Bruce Feller’s Home is a Museum of Antique Finds

Bruce Feller's Antique Collection

About 30 years ago, Bruce Feller and his wife found a home in an old community in Long Island – the first home  they occupied, which had a library. “There were no books, but my wife wanted to fill the library with books!” shares Bruce. “That was our first foray into the world of collectibles.” The house dated back to 1910, so the two of them resolved to bring in books with a publication date of 1910 or earlier.

In New York City, they visited a famous bookstore called The Strand. “That became our date night!” Bruce says. They would wander over to The Strand after dinner and select books – not ones of particularly high value. It was fine graphics and beautiful interior illustration that held their interest. “We collected a couple hundred books in a short time. That was the genesis!” Bruce explains.

From there, they moved on to a new goal: to fill their home with special objects that were over 100 years old. They started with the kitchen, and the focus was on filling the room with items that would make sense to find in the kitchen. They collected coffee tins, spices, and more until the kitchen was filled. They continued to go from room to room until the entire house was filled with things that belonged in a room of that type.

“My wife and I carry the same worldview when it comes to clutter and filling the house with antiques,” Bruce says, noting that this is perhaps the reason why their relationship works so well. “We continue to be very enthusiastic about it!” They go to antiques shows within a couple of hundred miles of their home in order to amass more items for their collection. “We are in retirement at this point, so our time is largely our own,” Bruce says of his ability to spend so much time at antiques shows.

A huge portion of their collection is comprised of apothecary glass, which is glassware originally used by pharmacists to hold medicines, and watermelon glass, which is a depression glass where the base is green and the rest of the vessel is pink. In Vermont last summer, Bruce and his wife splurged on what is now considered a favorite part of the collection: four large apothecary glass vessels, ball-shaped and with a narrow neck. They were originally used as bulk storage vessels. “That was a find for us!” shares Bruce. “We generally don’t spend a lot on purchases, and these were in the low four figures. We never spend that kind of money – maybe $100 on a mint condition coffee or spice tin.”

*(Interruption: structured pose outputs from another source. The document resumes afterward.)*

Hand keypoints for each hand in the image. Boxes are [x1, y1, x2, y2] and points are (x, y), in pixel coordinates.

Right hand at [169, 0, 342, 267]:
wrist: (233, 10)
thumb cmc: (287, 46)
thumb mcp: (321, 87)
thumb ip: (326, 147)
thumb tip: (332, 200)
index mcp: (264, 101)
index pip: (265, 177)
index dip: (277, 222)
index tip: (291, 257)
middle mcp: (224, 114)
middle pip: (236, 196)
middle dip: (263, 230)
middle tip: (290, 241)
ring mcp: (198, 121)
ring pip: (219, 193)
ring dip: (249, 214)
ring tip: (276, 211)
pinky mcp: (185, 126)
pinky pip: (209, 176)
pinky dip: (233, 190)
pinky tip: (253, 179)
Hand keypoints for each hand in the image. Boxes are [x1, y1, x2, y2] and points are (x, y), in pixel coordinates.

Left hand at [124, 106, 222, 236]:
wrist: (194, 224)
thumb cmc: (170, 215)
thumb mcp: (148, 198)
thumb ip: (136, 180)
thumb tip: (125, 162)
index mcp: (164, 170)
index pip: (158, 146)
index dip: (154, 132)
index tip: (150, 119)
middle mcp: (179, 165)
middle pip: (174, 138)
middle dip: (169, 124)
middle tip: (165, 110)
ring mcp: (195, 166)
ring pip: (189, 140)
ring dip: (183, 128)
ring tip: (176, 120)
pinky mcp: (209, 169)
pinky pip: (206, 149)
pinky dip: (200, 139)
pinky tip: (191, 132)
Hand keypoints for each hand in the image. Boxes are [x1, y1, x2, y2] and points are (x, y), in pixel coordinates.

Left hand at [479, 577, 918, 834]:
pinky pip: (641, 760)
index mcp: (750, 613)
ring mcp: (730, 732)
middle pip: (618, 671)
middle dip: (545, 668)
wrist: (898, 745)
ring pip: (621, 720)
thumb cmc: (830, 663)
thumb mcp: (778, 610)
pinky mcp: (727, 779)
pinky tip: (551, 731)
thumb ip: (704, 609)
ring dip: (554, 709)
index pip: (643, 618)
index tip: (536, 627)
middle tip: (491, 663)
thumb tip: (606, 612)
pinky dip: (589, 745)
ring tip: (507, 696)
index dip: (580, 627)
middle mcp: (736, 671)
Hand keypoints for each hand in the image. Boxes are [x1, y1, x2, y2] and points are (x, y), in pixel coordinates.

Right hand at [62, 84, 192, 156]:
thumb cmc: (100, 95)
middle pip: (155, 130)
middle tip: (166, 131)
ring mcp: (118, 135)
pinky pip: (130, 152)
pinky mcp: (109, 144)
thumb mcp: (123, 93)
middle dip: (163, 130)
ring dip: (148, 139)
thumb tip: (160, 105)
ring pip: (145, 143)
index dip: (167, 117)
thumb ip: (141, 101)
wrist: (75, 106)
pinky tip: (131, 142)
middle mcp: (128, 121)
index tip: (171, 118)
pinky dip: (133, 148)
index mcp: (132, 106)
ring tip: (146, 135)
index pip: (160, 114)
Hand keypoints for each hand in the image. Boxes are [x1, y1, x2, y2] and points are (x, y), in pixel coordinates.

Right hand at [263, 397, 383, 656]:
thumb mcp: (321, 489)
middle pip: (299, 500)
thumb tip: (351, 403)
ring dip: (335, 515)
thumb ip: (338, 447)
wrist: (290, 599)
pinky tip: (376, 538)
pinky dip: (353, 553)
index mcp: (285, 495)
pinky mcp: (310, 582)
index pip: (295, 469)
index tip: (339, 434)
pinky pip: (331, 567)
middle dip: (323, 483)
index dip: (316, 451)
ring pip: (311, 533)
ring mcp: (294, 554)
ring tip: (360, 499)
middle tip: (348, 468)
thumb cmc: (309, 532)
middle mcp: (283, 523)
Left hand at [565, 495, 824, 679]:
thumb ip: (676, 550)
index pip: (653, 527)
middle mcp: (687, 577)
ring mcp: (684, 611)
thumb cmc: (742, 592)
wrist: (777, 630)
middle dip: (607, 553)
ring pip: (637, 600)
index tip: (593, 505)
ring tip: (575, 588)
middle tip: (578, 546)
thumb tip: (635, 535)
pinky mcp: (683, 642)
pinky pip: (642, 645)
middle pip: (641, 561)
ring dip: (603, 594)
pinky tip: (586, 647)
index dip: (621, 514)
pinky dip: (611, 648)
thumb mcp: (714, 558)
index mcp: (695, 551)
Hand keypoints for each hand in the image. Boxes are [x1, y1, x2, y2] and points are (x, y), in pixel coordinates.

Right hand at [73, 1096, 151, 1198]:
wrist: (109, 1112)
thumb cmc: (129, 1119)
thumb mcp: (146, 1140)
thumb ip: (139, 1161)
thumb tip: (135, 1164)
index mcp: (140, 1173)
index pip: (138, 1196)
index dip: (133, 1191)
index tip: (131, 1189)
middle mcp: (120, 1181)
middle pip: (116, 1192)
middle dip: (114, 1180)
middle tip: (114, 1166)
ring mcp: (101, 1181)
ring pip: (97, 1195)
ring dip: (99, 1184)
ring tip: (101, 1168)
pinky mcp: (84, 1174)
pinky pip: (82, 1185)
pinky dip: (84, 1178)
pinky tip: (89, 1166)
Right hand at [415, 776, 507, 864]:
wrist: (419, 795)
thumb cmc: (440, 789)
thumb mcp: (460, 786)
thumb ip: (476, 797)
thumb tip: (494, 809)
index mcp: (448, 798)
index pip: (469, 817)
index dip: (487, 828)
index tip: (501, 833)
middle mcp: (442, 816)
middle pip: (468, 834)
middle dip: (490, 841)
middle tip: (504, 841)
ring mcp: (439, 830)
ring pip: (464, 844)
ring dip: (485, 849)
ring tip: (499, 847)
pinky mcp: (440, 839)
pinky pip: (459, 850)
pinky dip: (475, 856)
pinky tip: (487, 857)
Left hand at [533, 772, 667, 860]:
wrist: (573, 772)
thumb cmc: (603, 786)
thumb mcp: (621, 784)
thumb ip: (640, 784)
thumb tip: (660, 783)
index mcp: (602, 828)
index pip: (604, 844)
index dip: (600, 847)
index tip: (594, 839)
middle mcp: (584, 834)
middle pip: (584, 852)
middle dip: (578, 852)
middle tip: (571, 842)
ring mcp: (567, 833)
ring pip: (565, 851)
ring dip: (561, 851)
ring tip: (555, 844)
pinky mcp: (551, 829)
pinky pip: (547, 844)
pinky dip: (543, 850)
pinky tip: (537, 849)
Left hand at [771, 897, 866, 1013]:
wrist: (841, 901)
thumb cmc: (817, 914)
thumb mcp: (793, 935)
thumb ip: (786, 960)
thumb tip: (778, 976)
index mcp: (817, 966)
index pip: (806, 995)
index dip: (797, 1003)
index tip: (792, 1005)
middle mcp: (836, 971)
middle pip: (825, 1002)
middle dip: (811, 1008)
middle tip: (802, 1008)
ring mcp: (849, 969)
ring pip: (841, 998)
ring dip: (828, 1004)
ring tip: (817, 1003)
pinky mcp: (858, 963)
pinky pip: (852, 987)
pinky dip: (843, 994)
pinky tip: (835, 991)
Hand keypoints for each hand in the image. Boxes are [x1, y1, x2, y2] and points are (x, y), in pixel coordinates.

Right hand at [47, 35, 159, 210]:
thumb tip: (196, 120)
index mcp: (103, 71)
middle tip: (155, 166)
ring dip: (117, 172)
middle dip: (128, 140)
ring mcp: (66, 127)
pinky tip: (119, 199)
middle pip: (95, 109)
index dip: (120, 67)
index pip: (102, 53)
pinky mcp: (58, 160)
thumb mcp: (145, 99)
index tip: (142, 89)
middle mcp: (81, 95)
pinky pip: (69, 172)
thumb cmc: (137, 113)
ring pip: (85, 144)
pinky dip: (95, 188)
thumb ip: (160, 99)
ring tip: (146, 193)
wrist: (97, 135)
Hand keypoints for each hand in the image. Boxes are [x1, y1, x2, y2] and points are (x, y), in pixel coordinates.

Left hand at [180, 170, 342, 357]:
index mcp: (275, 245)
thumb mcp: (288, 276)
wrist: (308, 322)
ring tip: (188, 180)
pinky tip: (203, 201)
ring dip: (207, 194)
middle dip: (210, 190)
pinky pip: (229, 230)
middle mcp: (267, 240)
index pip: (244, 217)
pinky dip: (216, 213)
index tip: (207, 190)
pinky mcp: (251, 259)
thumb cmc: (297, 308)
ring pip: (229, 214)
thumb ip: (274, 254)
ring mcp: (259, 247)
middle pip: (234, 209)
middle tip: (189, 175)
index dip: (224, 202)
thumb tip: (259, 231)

Today the collection, which is displayed beautifully throughout their home, has around 2,500 items, and is comprised of a variety of things. There are Amish quilts in the bedroom and an old tool collection occupying the dining room. There is a collection of old agricultural hand tools, which fascinate Bruce for the fact that they were handmade rather than manufactured. There are old barber bottles, advertising tins, stacking blocks, puzzles, and even a few contemporary rocks and butterflies.

“The master bedroom, other than the Amish quilts, is the only room untouched,” shares Bruce. But he notes that in the future, should they ever need to find more real estate for the collection, he knows exactly where to go next.